The Mortgage Bankers Association said 30-year fixed rates fell 35 basis points in the week ending March 27 to 3.47%, matching the lowest on record that was recorded three weeks ago, and in early 2012.  

The group's refinancing index, meanwhile, jumped 25.5% to 4,781.1 points, although new purchase activity slumped around 10% as the job market contracted and data began to illustrate the depth of the coronavirus damage to the U.S. economy. 

“Mortgage rates and applications continue to experience significant volatility from the economic and financial market uncertainty caused by the coronavirus crisis," said Joel Kan, the MBA's associate vice president of economic and industry forecasting. "After two weeks of sizeable increases, mortgage rates dropped back to the lowest level in MBA’s survey, which in turn led to a 25 percent jump in refinance applications.” 

“The bleaker economic outlook, along with the first wave of realized job losses reported in last week’s unemployment claims numbers, likely caused potential homebuyers to pull back," he added. "Purchase applications were down over 10 percent, and after double-digit annual growth to start 2020, activity has fallen off last year’s pace for two straight weeks.”

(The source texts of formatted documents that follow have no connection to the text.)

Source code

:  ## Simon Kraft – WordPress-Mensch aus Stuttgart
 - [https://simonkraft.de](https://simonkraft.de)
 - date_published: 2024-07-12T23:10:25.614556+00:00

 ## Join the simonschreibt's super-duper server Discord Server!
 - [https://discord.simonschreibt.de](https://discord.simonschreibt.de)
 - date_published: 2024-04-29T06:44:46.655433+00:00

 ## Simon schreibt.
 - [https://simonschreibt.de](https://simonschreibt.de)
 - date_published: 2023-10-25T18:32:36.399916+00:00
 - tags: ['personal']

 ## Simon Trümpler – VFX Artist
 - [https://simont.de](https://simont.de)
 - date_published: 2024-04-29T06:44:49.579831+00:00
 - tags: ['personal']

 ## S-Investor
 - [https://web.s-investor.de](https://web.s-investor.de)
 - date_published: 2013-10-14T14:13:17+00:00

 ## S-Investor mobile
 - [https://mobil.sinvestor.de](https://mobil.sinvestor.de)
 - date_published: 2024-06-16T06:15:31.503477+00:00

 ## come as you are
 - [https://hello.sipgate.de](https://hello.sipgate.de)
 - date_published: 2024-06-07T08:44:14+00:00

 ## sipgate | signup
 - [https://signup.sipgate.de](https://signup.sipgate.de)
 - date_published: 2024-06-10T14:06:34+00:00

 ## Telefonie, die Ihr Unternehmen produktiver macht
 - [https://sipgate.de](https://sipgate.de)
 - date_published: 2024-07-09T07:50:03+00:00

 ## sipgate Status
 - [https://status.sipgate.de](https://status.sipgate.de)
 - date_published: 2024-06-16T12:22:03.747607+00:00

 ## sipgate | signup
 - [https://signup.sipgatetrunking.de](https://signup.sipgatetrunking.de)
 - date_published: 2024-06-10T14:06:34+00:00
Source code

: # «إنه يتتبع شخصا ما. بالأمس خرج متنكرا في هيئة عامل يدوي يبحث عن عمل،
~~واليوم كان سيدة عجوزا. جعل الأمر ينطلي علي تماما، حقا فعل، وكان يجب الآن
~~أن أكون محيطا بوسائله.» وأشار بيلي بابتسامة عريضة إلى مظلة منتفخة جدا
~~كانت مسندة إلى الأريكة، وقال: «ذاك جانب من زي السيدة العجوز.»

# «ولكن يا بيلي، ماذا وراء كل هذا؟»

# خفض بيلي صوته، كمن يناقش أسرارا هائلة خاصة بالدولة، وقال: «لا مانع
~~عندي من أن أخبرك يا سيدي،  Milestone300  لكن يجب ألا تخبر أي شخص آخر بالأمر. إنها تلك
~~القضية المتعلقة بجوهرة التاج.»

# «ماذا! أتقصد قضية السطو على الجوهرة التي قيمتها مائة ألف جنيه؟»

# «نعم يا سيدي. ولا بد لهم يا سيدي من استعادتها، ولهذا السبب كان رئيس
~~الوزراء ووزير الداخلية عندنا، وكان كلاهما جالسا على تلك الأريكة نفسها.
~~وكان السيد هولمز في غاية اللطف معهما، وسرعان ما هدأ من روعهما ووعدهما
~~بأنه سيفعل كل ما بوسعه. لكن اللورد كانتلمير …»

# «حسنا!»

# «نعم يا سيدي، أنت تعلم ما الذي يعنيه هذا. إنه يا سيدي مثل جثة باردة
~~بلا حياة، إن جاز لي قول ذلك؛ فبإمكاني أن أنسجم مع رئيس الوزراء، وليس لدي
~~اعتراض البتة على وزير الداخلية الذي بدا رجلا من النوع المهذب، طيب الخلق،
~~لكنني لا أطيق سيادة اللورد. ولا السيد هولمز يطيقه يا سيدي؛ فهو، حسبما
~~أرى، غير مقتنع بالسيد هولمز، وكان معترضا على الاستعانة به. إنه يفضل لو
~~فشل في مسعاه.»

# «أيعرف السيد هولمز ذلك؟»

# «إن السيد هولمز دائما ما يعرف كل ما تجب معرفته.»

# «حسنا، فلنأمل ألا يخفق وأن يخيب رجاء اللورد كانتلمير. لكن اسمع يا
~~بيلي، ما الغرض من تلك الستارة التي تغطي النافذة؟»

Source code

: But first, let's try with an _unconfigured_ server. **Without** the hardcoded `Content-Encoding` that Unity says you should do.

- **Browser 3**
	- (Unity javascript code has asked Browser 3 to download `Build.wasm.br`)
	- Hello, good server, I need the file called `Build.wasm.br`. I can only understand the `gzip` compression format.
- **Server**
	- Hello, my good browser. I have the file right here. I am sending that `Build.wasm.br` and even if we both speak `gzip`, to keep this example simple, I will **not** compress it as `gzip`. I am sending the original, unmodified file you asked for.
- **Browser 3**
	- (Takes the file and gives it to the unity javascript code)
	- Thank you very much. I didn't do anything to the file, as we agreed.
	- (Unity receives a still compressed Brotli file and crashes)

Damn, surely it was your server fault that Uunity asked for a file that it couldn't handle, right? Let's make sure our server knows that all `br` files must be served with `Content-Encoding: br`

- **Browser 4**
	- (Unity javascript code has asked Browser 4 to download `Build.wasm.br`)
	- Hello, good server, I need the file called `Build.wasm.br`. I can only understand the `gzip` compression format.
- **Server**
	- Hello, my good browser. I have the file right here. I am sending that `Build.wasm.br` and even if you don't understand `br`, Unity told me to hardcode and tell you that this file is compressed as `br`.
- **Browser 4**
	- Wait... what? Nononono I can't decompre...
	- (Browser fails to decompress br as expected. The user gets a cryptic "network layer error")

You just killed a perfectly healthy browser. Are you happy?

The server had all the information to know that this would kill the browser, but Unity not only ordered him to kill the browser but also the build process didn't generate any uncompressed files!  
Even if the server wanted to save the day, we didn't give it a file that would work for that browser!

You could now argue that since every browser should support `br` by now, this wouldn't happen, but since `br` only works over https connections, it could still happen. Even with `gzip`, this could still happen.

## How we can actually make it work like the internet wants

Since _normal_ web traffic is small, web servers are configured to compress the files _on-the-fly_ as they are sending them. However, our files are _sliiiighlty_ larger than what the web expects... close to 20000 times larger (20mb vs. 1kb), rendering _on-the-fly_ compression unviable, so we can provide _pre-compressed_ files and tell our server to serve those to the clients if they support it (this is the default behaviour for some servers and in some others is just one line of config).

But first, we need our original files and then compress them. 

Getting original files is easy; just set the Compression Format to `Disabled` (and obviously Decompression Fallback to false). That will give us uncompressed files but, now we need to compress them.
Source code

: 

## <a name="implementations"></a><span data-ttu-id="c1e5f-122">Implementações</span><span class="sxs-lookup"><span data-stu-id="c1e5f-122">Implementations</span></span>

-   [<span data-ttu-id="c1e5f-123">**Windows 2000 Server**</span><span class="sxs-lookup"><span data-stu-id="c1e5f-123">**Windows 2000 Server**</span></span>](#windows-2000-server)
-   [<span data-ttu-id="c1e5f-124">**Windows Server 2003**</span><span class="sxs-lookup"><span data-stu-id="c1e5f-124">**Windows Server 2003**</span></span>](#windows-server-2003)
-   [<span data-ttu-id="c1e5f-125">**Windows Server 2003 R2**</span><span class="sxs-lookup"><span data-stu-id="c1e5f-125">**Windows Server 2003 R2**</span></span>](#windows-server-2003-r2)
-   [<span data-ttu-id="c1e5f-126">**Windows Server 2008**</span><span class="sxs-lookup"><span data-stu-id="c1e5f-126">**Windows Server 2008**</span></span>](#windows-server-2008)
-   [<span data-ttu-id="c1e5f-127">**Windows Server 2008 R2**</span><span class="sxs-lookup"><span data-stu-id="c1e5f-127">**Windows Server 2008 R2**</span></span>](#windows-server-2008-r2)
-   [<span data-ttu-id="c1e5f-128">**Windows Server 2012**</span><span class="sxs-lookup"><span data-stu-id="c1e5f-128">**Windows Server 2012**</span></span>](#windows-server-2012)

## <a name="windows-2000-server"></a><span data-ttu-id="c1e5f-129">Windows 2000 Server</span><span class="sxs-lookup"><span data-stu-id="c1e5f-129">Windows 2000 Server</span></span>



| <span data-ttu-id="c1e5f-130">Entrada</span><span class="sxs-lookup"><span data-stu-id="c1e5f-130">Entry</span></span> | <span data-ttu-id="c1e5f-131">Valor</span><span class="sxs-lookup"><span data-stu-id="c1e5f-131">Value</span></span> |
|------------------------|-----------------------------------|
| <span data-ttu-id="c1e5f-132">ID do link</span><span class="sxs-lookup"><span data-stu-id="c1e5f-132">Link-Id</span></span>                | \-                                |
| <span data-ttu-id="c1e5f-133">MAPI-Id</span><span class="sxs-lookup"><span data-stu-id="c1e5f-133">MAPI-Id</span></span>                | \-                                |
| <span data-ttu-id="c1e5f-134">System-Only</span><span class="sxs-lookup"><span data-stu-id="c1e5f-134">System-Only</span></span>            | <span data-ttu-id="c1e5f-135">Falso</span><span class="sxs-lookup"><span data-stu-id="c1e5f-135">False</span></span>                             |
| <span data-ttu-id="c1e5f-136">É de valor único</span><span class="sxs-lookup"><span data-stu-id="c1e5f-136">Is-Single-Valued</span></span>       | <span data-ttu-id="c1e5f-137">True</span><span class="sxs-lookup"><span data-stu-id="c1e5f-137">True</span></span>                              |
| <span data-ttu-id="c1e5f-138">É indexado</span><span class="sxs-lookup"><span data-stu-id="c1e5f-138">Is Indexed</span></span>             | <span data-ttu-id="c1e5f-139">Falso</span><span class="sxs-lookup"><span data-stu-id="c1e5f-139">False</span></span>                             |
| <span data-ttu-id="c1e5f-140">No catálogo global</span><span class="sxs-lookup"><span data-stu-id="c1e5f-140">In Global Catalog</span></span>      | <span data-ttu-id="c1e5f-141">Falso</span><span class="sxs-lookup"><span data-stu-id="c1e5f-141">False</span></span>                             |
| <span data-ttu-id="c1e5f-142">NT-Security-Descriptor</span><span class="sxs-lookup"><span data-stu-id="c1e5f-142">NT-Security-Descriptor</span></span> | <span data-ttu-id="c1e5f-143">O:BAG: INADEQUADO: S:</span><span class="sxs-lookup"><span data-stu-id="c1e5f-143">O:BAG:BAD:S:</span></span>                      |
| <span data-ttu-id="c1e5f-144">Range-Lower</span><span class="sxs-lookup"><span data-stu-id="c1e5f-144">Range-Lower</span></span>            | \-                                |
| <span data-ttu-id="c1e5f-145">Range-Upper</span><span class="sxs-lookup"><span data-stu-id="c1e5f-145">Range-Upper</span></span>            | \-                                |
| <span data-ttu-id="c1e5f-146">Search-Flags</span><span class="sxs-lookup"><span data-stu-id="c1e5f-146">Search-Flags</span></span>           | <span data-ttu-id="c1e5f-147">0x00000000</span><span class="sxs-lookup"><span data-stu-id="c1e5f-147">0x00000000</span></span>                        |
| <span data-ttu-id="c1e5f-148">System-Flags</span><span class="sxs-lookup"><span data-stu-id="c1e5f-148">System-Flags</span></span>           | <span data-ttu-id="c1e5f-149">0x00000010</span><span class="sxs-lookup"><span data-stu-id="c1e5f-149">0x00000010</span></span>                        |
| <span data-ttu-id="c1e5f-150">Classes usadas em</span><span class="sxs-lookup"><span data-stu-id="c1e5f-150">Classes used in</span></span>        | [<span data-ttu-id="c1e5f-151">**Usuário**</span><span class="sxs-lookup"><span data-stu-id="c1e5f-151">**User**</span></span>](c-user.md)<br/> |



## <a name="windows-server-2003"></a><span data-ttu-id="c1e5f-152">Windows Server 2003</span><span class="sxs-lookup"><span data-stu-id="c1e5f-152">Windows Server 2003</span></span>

Mortgage applications increased 15.3% from the previous week, the MBA said, while its purchase index fell 24% from last year as buyers stayed home amid coronavirus lockdowns around the country. 

Last month, the Fed said it would buy unlimited amounts of Treasury bonds and mortgage-backed securities (MBS) "to support smooth market functioning" amid the coronavirus pandemic and historic selling on Wall Street.

The Fed began buying up to $40 billion of agency MBS, issued by Ginnie Mae (the National Mortgage Association), Freddie Mac (the Federal Home Loan Mortgage Corporation and Fannie Mae (the Federal National Mortgage Association), which make up around two-thirds of the overall mortgage market.